My attempt at the proof: Let $X_j$ be distributed iid according to $P_1$. The $P_0$ case can be handled similarly.
We have $\log \Lambda_k = \sum_{j=1}^k\log \frac{P_1(X_j)}{P_0(X_j)}$. As $N,N'$ are stopping times, by Wald's lemma, $$\mathbb{E}_1[\log \Lambda_{N'}] = \mathbb{E}_1[N']\mathbb{E}_1\left[\log \frac{P_1(X)}{P_0(X)}\right] = \mathbb{E}_1[N']D(P_1\|P_0)$$ where $D(P\|Q)$ is the K-L divergence between $P$ and $Q$.

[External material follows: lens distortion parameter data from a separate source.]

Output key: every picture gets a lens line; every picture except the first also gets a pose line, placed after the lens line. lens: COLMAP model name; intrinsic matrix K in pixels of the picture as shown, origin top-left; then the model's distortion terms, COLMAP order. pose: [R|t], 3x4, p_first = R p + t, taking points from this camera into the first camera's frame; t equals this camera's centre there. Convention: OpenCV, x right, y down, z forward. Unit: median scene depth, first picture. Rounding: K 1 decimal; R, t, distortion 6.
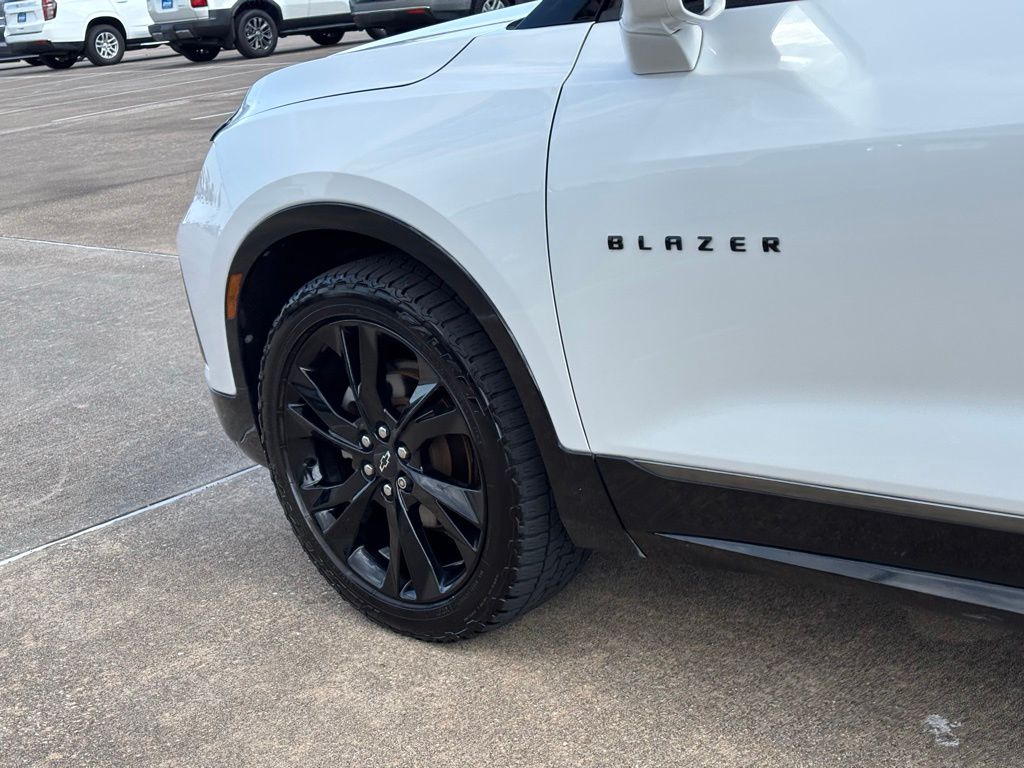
lens RADIAL K [[1512.6, 0, 461.8], [0, 1512.6, 384.7], [0, 0, 1]] dist [0.199282, -0.632414]
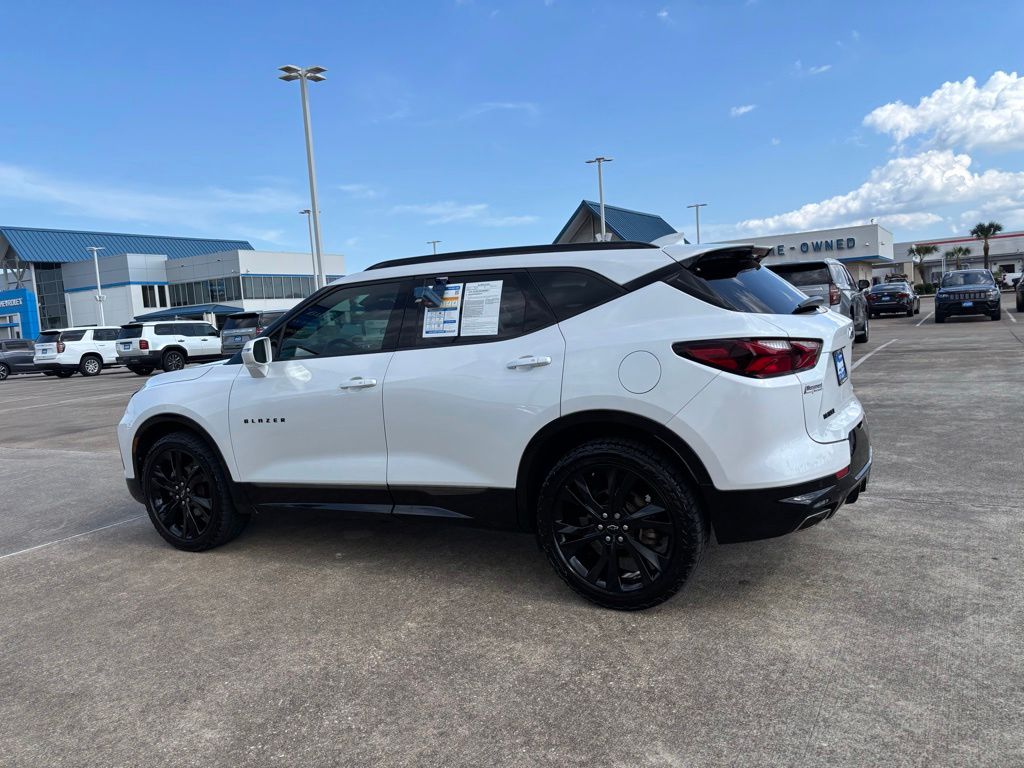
lens RADIAL K [[774.4, 0, 516.3], [0, 774.4, 379.6], [0, 0, 1]] dist [0.034249, -0.036431]
pose [[0.961386, 0.023694, 0.274182, 0.118931], [0.034230, 0.978255, -0.204561, 0.122387], [-0.273067, 0.206047, 0.939670, -0.553306]]
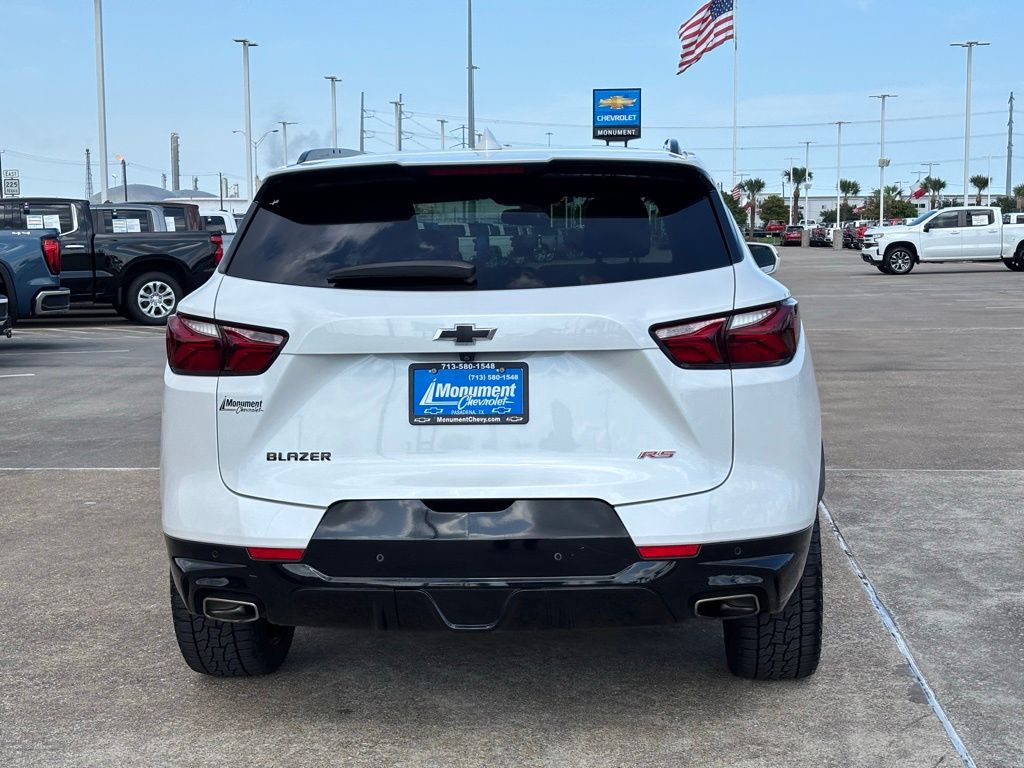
lens RADIAL K [[1546.2, 0, 510.7], [0, 1546.2, 406.6], [0, 0, 1]] dist [0.218894, -0.884147]
pose [[0.643113, 0.194133, -0.740755, 1.458840], [-0.267709, 0.963291, 0.020033, -0.083483], [0.717452, 0.185424, 0.671476, -0.434390]]
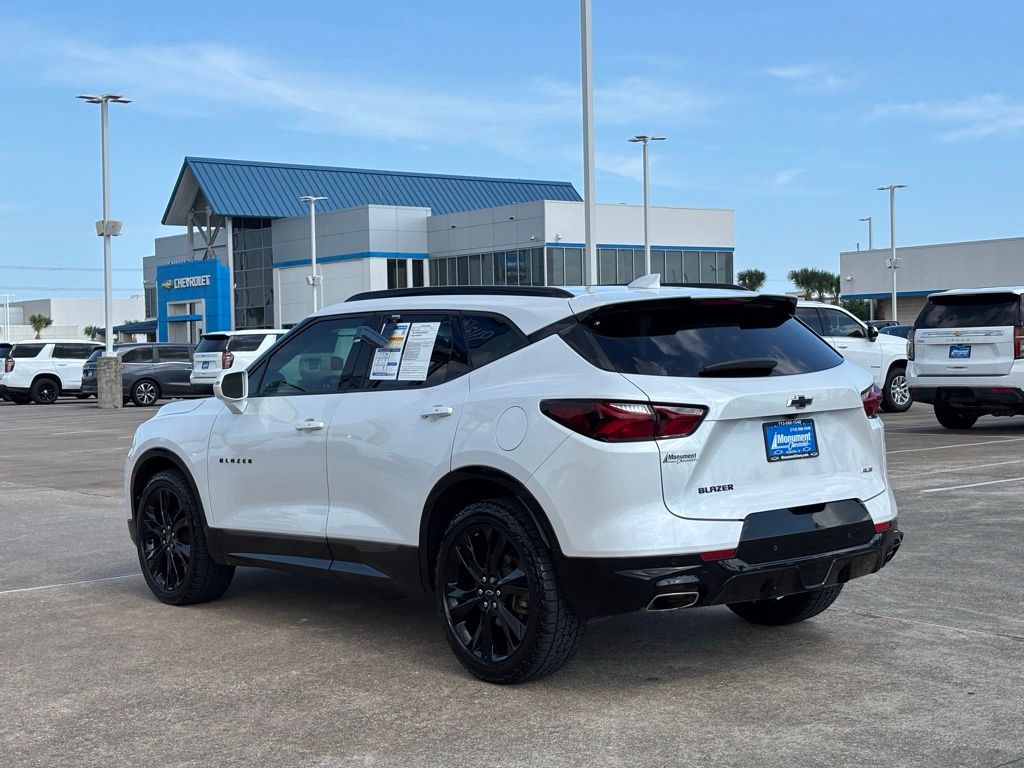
lens RADIAL K [[1544.2, 0, 530.1], [0, 1544.2, 389.3], [0, 0, 1]] dist [0.203094, -0.772748]
pose [[0.991627, 0.089859, -0.092739, 0.611067], [-0.109049, 0.967371, -0.228694, 0.263351], [0.069163, 0.236893, 0.969071, -1.315967]]
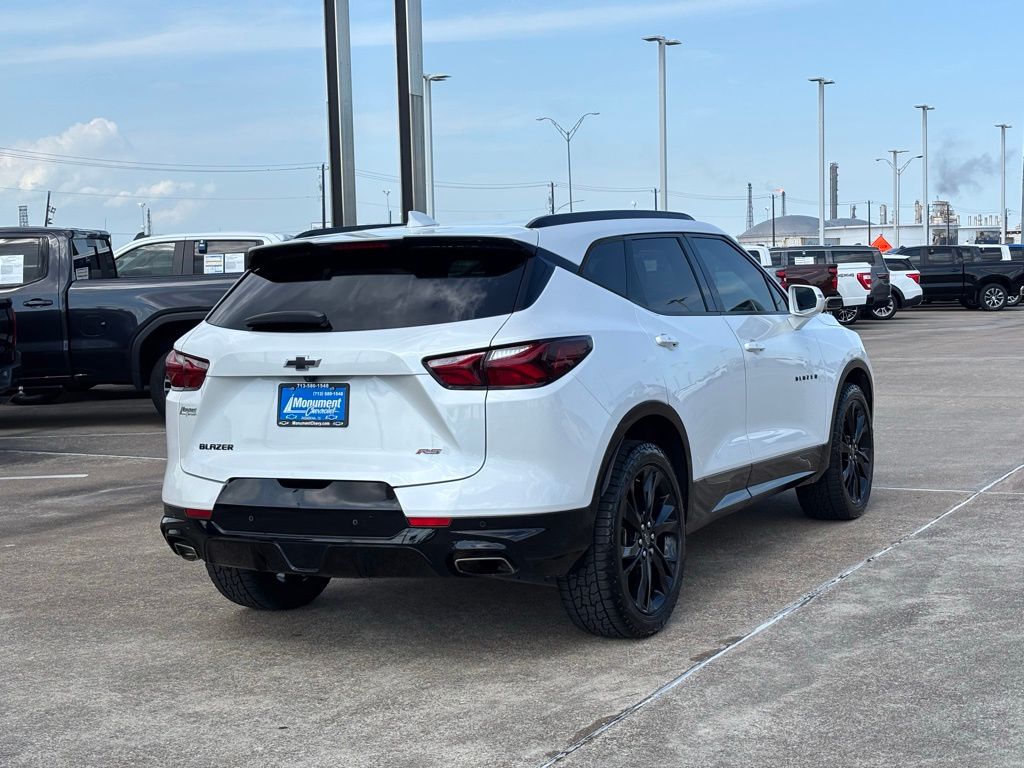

Now consider $\mathbb{E}_1[\log \Lambda_{N'}] $. The idea in the article was to condition on the mutually exclusive events $\{\Lambda_N \geq \gamma_1\}$ and $\{\Lambda_N \leq \gamma_0\}$ where $\gamma_1 = \frac{P_D}{P_{FA}}$ and $\gamma_0 = \frac{1-P_D}{1-P_{FA}}$ are the thresholds for SPRT. The error they made was that they apparently didn't differentiate between $N$ and $N'$ while proving the above result. So we have
\begin{equation} \mathbb{E}_1[\log (\Lambda_{N'})1_{\{\Lambda_N \geq \gamma_1 \}}] =\mathbb{E}_1[\log (\Lambda_{N'})|\Lambda_N \geq \gamma_1 ]P_1(\Lambda_N \geq \gamma_1)=\mathbb{E}_1[\log (\Lambda_{N'})|\Lambda_N \geq \gamma_1 ]P_D \end{equation}
\begin{eqnarray} \mathbb{E}_1[\log (\Lambda_{N'})|\Lambda_N \geq \gamma_1 ]&\geq& -\log\left[\mathbb{E}_1\left[\frac{1}{\Lambda_{N'}}1_{\{\Lambda_N \geq \gamma_1 \}}\right]\right]+\log P_D \end{eqnarray} where the inequality is by Jensen's Inequality. Now in the article, they claim $\mathbb{E}_1\left[\frac{1}{\Lambda_{N'}}1_{\{\Lambda_N \geq \gamma_1 \}}\right]=\mathbb{E}_0\left[\Lambda_N \geq \gamma_1 \right] = P_{FA}$. I don't think this is true unless $N'=N$. In any case I got stuck here. I wish to prove somehow that $$\mathbb{E}_1\left[\frac{1}{\Lambda_{N'}}1_{\{\Lambda_N \geq \gamma_1 \}}\right] \leq P_{FA}$$
I'd appreciate any ideas in this endeavor.
Edit: A verdict means choosing either hypothesis 0 or 1 and stopping. No additional samples are taken once a verdict has been reached.